Secondly, for UNSTRANDED data, the QoRTs and DEXSeq annotation "flattening" step will behave slightly differently under default conditions. DEXSeq's dexseq_prepare_annotation.py
script always operates in "stranded" mode, and explicitly destinguishes between genes on opposing strands. QoRTs, on the other hand, prepares the flattened annotation in stranded or unstranded modes. If the DEXSeq-style behavior is desired, a stranded flat gff file can be produced by the makeFlatGff
utility, then passed explicitly to the QoRTs QC utility running in non-stranded mode using the --flatgff
parameter. This will override the default (and recommended) behavior in which the flattened gff will use the same stranded rule as the counting utility. Warning: if this variation is used, the counting run should be restricted to only the DEXSeq-count utility using the additional parameter: "-runFunctions writeDEXSeq". The behavior of the other QoRTs utilities when run with a nonmatching flattened annotation is not defined.

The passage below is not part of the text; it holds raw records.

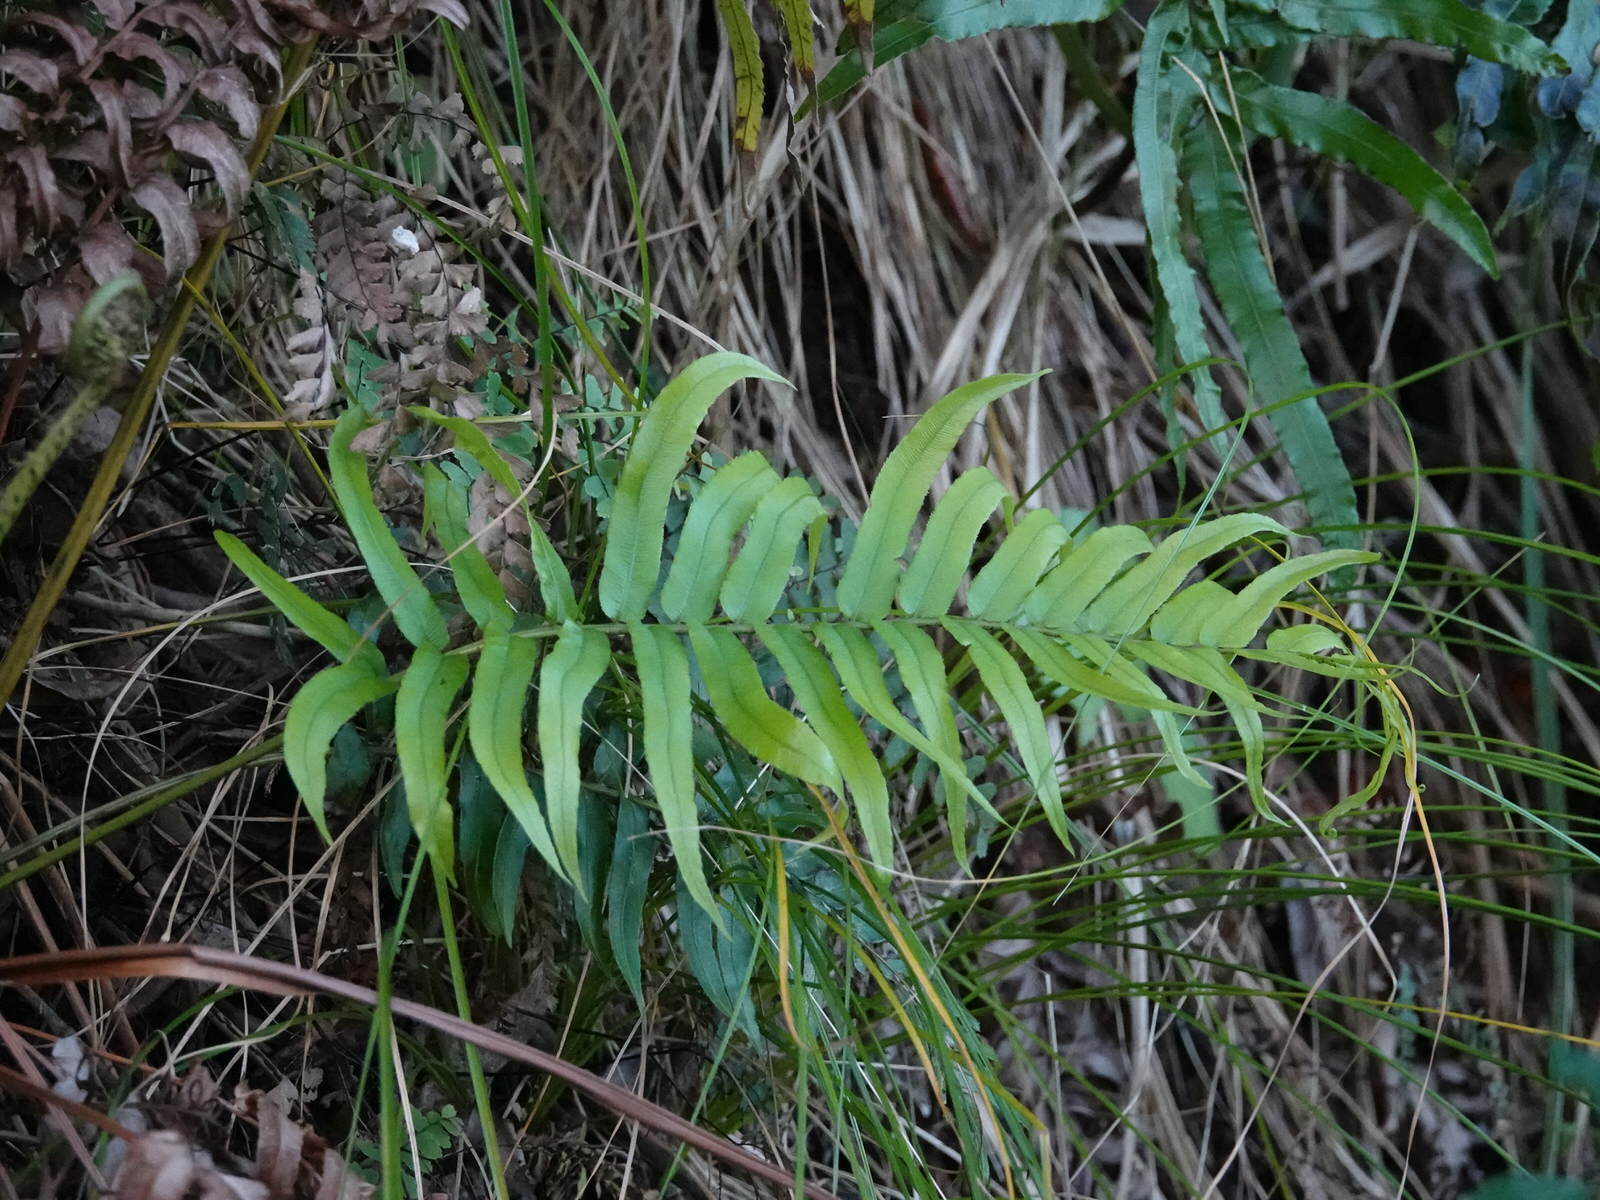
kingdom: Plantae
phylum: Tracheophyta
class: Polypodiopsida
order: Polypodiales
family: Blechnaceae
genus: Parablechnum
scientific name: Parablechnum triangularifolium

In general, testing aggregate genes in DEXSeq is not recommended, as the two genes are likely to be independently regulated and will likely produce false positives. For most purposes it is preferable to drop such genes from the count tables prior to DEXSeq analysis. In this case, the counts produced by DEXSeq and QoRTs will be identical.